SUPPLIED PASSAGE:
══════════════════════════════

I tried implementing something like merge sort in python. I used singly linked list from https://pythonhosted.org/llist/#sllist-objects. To merge two sorted list, i need to traverse both lists with iterator. The pseudo code looks something like:

n3 = sllist()
for n1 in list1 and n2 in list2:
    if (n1 > n2):
        n3.append(n1)
        n1++               # c way of doing thing
    else:
        n3.append(n2)
        n2++               # c way of doing thing

But I don't know how to make this working in python. Any pointer or hint will help.

Edit: After all the discussions and suggestions, I came up with code something like this. Can anyone tell me, how to get rid of last two while loops. I was planning to use "extend" but unable to use it.

final_list = sllist()
node1 = list1.first
node2 = list2.first

while node1 and node2:
    if node1.value < node2.value:
        final_list.append(node1)
        node1 = node1.next              
    else:
        final_list.append(node2)
        node2 = node2.next
while node1:
    final_list.append(node1)
    node1 = node1.next
while node2:
    final_list.append(node2)
    node2 = node2.next

return final_list
share|improve this question
    
See more_itertools.collate here. – Neil G Aug 22 '14 at 21:02
    
Something like [a if a > b else b for a, b in zip(list1, list2)]? Or am I missing something? – Joel Cornett Aug 22 '14 at 23:00
    
@JoelCornett: did you try it? It doesn't work. – Neil G Aug 25 '14 at 0:36
    
@NeilG: Yup, these are definitely not the droids I'm looking for... – Joel Cornett Aug 25 '14 at 3:01

I generally do this with iterables and next:

lst1 = iter(list1)
lst2 = iter(list2)
out = sllist()
sentinel = object()
n1 = next(lst1, sentinel)
n2 = next(lst2, sentinel)
while n1 is not sentinel and n2 is not sentinel:
    if n1 > n2:
        out.append(n2)
        n2 = next(lst2, sentinel)
    elif n2 >= n1:
        out.append(n1)
        n1 = next(lst1, sentinel)
out.extend(lst1)
out.extend(lst2)

As pointed out in the comments, you could also write it as:

lst1 = iter(list1)
lst2 = iter(list2)
out = sllist()
try:
    n1 = next(lst1)
    n2 = next(lst2)
    while True:
        if n1 > n2:
            out.append(n2)
            n2 = next(lst2)
        elif n2 >= n1:
            out.append(n1)
            n1 = next(lst1)

except StopIteration:  # raised when next(...) fails.
    out.extend(lst1)
    out.extend(lst2)

It's functionally equivalent. Take your pick of whichever you like better :-)

══════════════════════════════

RECORDS SUPPLIED:
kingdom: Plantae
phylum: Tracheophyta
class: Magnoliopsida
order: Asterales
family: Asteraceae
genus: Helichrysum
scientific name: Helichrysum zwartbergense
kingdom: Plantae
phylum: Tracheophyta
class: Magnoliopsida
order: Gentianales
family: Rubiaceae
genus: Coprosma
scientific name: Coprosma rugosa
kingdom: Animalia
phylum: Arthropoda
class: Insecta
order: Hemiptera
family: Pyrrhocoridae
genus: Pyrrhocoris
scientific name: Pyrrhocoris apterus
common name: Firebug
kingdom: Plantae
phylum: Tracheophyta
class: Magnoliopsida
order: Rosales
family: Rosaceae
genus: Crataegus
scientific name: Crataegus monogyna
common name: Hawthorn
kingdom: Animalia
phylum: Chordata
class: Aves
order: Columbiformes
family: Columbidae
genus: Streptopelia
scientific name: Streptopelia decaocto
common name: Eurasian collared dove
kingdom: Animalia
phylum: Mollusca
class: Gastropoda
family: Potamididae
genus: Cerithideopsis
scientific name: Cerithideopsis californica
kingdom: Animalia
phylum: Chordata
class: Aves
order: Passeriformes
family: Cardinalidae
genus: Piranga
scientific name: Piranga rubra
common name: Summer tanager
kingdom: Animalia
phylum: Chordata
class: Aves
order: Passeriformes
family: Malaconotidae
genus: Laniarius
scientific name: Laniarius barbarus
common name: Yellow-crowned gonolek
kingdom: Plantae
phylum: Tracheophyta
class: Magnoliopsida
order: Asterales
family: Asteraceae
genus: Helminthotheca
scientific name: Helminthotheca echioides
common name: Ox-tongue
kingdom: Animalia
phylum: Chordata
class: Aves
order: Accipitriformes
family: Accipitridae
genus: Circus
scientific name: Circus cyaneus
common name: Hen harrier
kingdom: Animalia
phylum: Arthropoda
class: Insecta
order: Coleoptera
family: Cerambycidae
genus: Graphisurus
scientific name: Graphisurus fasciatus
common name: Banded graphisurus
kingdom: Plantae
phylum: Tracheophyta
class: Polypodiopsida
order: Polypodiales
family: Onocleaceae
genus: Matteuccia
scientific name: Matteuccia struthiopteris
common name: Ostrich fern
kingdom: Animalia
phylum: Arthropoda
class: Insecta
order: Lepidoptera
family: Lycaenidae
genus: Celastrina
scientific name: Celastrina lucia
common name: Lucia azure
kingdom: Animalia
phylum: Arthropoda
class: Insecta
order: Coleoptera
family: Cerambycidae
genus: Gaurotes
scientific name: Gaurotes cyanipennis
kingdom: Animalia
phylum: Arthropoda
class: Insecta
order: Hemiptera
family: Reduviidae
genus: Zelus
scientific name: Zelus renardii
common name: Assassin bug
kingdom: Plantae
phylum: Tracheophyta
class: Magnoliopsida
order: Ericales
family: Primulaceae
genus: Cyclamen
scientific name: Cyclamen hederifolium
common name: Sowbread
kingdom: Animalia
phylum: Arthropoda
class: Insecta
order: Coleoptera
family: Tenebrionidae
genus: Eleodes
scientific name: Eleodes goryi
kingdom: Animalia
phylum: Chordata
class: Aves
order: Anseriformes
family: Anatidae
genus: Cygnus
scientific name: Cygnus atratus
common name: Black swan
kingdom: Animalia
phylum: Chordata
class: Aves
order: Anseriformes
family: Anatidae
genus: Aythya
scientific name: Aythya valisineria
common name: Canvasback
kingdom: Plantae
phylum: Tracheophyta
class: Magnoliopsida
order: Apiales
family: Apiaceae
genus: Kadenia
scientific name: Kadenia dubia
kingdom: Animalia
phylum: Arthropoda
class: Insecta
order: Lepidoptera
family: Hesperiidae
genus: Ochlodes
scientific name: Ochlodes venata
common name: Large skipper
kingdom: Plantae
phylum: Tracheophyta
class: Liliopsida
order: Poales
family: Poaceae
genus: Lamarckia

══════════════════════════════

STATED GOAL 1: Reproduce the Python merge thread from "Something like [a" to "sentinel = object()", word for word.
STATED GOAL 2: Pick up the Python merge thread after its final sentence and keep it going.

EXPECTED ANSWER 1:
Something like [a if a > b else b for a, b in zip(list1, list2)]? Or am I missing something? – Joel Cornett Aug 22 '14 at 23:00
    
@JoelCornett: did you try it? It doesn't work. – Neil G Aug 25 '14 at 0:36
    
@NeilG: Yup, these are definitely not the droids I'm looking for... – Joel Cornett Aug 25 '14 at 3:01

I generally do this with iterables and next:

lst1 = iter(list1)
lst2 = iter(list2)
out = sllist()
sentinel = object()

EXPECTED ANSWER 2:
share|improve this answer
1  
why not replace sentinel with try/except? – Neil G Aug 22 '14 at 20:50
1  
@NeilG because I use it in 4 places -- that's a lot of exception handling . . . – mgilson Aug 22 '14 at 20:51
1  
I think you can surround the whole thing in one try/except? – Neil G Aug 22 '14 at 20:52
1  
I suppose you're right -- There aren't too many other things in the while loop that could raise StopIteration ... – mgilson Aug 22 '14 at 20:54
2  
@user3368154 -- Yeah, I've written this function LOTS of times and I don't feel like the C way is much cleaner -- But generally we tend to hold python to a higher bar of cleanliness. In this case I think they're roughly equal. However, I will say that doing it this way in python allows you to merge arbitrary iterables. Change the appends and extends to the approprite yield and yield from and you can merge sorted iterables of infinite length (or at least part of them :-) – mgilson Aug 22 '14 at 21:00

Well the way you are doing it you need indexs

so:

while i < len(list1) and j < len(list2):
  if list1[i] > list2[j]:
    n3.append(list1[i])
    i+=1
  else:
    n3.append(list2[j])
    j+=1

n3.extend(list1[i:])
n3.extend(list2[j:])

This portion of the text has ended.